[Opening RECORDS PROVIDED section]

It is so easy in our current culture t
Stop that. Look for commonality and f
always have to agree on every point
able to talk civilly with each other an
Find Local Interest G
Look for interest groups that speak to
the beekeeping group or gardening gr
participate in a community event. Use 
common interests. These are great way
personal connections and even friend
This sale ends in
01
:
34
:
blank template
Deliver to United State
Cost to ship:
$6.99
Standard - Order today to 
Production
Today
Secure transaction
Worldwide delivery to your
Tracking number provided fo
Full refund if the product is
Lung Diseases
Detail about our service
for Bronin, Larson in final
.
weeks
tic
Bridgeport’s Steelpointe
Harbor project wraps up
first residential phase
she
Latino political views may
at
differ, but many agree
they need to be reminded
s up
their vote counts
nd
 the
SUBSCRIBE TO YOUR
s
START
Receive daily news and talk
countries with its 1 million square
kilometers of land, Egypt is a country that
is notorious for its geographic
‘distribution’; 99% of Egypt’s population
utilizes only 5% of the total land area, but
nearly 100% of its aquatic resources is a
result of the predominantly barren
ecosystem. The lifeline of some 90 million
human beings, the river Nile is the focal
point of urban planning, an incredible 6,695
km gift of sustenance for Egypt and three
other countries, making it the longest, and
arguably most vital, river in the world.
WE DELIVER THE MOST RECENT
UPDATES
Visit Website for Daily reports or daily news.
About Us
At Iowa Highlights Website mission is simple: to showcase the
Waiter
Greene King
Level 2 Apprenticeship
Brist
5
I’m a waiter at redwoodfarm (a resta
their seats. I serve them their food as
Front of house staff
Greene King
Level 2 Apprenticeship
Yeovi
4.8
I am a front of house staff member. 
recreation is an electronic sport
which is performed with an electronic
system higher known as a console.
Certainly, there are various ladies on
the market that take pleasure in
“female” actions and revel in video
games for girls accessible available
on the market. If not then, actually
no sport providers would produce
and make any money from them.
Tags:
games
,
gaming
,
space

[Closing RECORDS PROVIDED section]

## WORK ITEM
When you answer, repeat all of the material exactly as given.

## SOLUTION TO THIS PROBLEM
It is so easy in our current culture t
Stop that. Look for commonality and f
always have to agree on every point
able to talk civilly with each other an
Find Local Interest G
Look for interest groups that speak to
the beekeeping group or gardening gr
participate in a community event. Use 
common interests. These are great way
personal connections and even friend
This sale ends in
01
:
34
:
blank template
Deliver to United State
Cost to ship:
$6.99
Standard - Order today to 
Production
Today
Secure transaction
Worldwide delivery to your
Tracking number provided fo
Full refund if the product is
Lung Diseases
Detail about our service
for Bronin, Larson in final
.
weeks
tic
Bridgeport’s Steelpointe
Harbor project wraps up
first residential phase
she
Latino political views may
at
differ, but many agree
they need to be reminded
s up
their vote counts
nd
 the
SUBSCRIBE TO YOUR
s
START
Receive daily news and talk
countries with its 1 million square
kilometers of land, Egypt is a country that
is notorious for its geographic
‘distribution’; 99% of Egypt’s population
utilizes only 5% of the total land area, but
nearly 100% of its aquatic resources is a
result of the predominantly barren
ecosystem. The lifeline of some 90 million
human beings, the river Nile is the focal
point of urban planning, an incredible 6,695
km gift of sustenance for Egypt and three
other countries, making it the longest, and
arguably most vital, river in the world.
WE DELIVER THE MOST RECENT
UPDATES
Visit Website for Daily reports or daily news.
About Us
At Iowa Highlights Website mission is simple: to showcase the
Waiter
Greene King
Level 2 Apprenticeship
Brist
5
I’m a waiter at redwoodfarm (a resta
their seats. I serve them their food as
Front of house staff
Greene King
Level 2 Apprenticeship
Yeovi
4.8
I am a front of house staff member. 
recreation is an electronic sport
which is performed with an electronic
system higher known as a console.
Certainly, there are various ladies on
the market that take pleasure in
“female” actions and revel in video
games for girls accessible available
on the market. If not then, actually
no sport providers would produce
and make any money from them.
Tags:
games
,
gaming
,
space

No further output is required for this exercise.